I’ve been doing a lot of rigging and figured I could write about my thoughts.
I started learning 3D modelling and animation via Miku Miku Dance, a ten year old Japanese program. In the West, the community is dominated by teenagers. Any serious documentation is in Japanese, which I neither read nor speak. Rigging tools are limited. The local axes of each bone is set to the global axes in the default pose. There are IK bones and copy rotation/copy translation tools. That’s it.
At first, like everyone probably, I thought about bones as being like bones. That’s the paradigm. It’s a long thing that moves your model. Put them where bones are.
The first time that changed was when I realized that the end points of bones don’t matter. Make a full FK rig without any constraints, move all the tails to some arbitrary position, and animate in global orientation, and the tails are meaningless. So then I stopped thinking about bones as bones and started thinking about them as joints. It’s not the forearm bone, it’s the elbow bone. It’s the center of rotation that matters, not the tail.
When I started rigging in Blender, for a while, I went back to thinking about them as bones, because Blender makes you give them tails, and those tails are actually useful! But that was dumb of me. They’re still not bones. I started to discover this when examining the Pitchipoy facial rig in Rigify.
Bones aren’t anything. They’re groups of deforming vertices. In Blender, there’s an extra little pocket where you can store information, the tail, which is just four little floats. And just like when I was writing shaders and I started to realize I can use textures to store any kind of data I want, I realize there’s no difference between addUV and vertex color, it’s just how you use it-- just like that, I realized that you use that tail vector to store any kind of information you want. It doesn’t matter where the tail points, what matters is what information that tail vector contains, and how you use that information.
But it’s hard to get rid of metaphors all the way. So I still think of bones as something. But I think of them as lumps of flesh.
People will tell you to study anatomy, watch how the femur moves in the socket. But when we watch an animation, we don’t see the femur moving in the socket. We see the flesh that is pulled by that femur, constrained by adjoining flesh. That flesh isn’t anchored to any socket. It maintains its volume. It slides around. It doesn’t rotate around a fixed point like a bone does.
How do oblique muscles move? What point do they rotate? They don’t rotate a point. They connect points.
I no longer choose deforming bones for their centers of rotation. Will that selected oblique deformer move in any useful way according to its chosen axis? No. I chose the axis to tell automatic weights the general shape of the lump of flesh I want to animate. That’s how I place deforming bones now.

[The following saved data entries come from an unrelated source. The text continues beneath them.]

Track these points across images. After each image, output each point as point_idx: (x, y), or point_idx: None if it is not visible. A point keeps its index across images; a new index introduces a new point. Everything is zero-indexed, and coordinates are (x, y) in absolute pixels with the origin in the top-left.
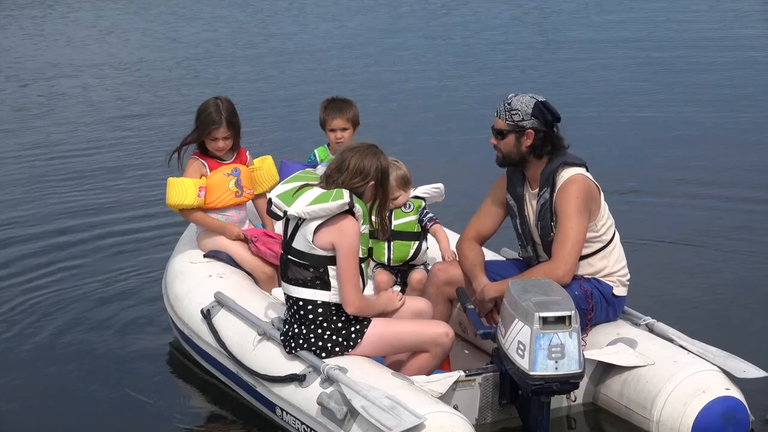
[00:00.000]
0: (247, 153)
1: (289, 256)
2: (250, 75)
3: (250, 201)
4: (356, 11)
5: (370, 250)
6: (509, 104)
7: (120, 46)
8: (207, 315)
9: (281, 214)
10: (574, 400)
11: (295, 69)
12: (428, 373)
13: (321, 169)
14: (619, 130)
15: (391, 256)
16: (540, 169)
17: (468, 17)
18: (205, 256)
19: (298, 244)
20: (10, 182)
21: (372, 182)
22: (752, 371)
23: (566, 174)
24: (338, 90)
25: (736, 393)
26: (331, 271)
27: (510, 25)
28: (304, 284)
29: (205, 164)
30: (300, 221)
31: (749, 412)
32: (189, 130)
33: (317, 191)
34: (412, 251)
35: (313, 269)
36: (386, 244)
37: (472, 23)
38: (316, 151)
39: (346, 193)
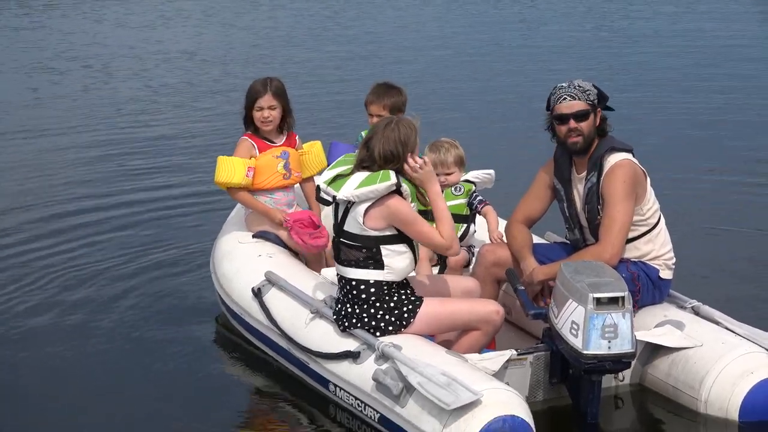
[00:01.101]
0: (297, 137)
1: (341, 239)
2: (313, 60)
3: (298, 184)
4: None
5: None
6: (580, 86)
7: (180, 30)
8: (258, 293)
9: (330, 200)
10: (622, 380)
11: (357, 53)
12: (477, 351)
13: None
14: (667, 115)
15: None
16: (588, 153)
17: (527, 8)
18: (253, 236)
19: (350, 226)
20: (65, 157)
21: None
22: None
23: (613, 159)
24: (395, 74)
25: None
26: (384, 250)
27: (568, 16)
28: (356, 265)
29: (255, 145)
30: (350, 205)
31: None
32: (242, 110)
33: (363, 174)
34: (459, 233)
35: (366, 249)
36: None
37: (531, 13)
38: (363, 133)
39: (392, 174)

When I place deformers, I test them out. Scaling is good. Just to see their margins. Then I put a cursor down and start examining different centers of rotation. When I get a good center of rotation, I place a non-deforming bone there-- tail doesn’t matter yet-- and I parent the deformer to it. This means that my model changes shape-- its obliques don’t just rotate, they expand out of the body. Some people tell you not to do that, because they’re stuck thinking about bones as bones. Bones don’t expand out of the body but lumps of flesh do.
This is the cross-section of the groin->hip from a very high quality model, by a modeller I have supreme respect for, a modeller that has been modelling for decades. It’s not newbie shit. But compare the cross section of the groin in default pose with the cross section of the groin with the leg rotated 90 degrees out in Blender’s Y axis. Legs don’t do that. Cartoon legs don’t even do that. The cross section stays mostly the same in real life. But modellers have mostly thrown up their hands with dealing with this problem.
I read all these people that tell me that rigging is easy, it’s just tedious to do the fingers. Then where is the model that solved this problem? It’s not unsolvable. Then those same people get defensive. They tell me that people can’t do that anyways. Which is not true (just google “splits”) and irrelevant. Because we’re not making real people. Most of the time, we want models that can do MORE than people can. We’re playing with the fantastic.
Like I said, this isn’t an unsolvable problem. But it’s not solvable as long as you’re stuck thinking that bones are bones, when they’re not.
We all know this problem. People try to solve it with weight painting, which doesn’t work very well, they try to solve it with topology, which seems to work well so long as you limit yourself to 1k vert models, they try to solve it with shapekeys, and I don’t know how well that works, I haven’t tried it. It’s solvable with rigging. I’m not doing it perfectly yet though.
What is the distance between the center about which your elbow rotates, and the inside of your elbow? It is not a fixed number. It depends on the angle. If it doesn’t depend on the angle, then you get the cross-section that squishes, and where did all your flesh go? Did it all squish up into your bicep?
So why not make an inside of the elbow bone? And rotate it about a different center, so that as it rotates, it also moves. Place the bone for good response from automatic weights, rather than for some imagined anatomical reason, and you don’t even have to do any weight painting.
Except you have to animate it. But you don’t, if you store information in the tail of its non-deforming parent. How should the parent point? Figure that out, and then place the tail at that point in the default pose. Its tail is meaningless except to store that extra data that can be used to automate animation.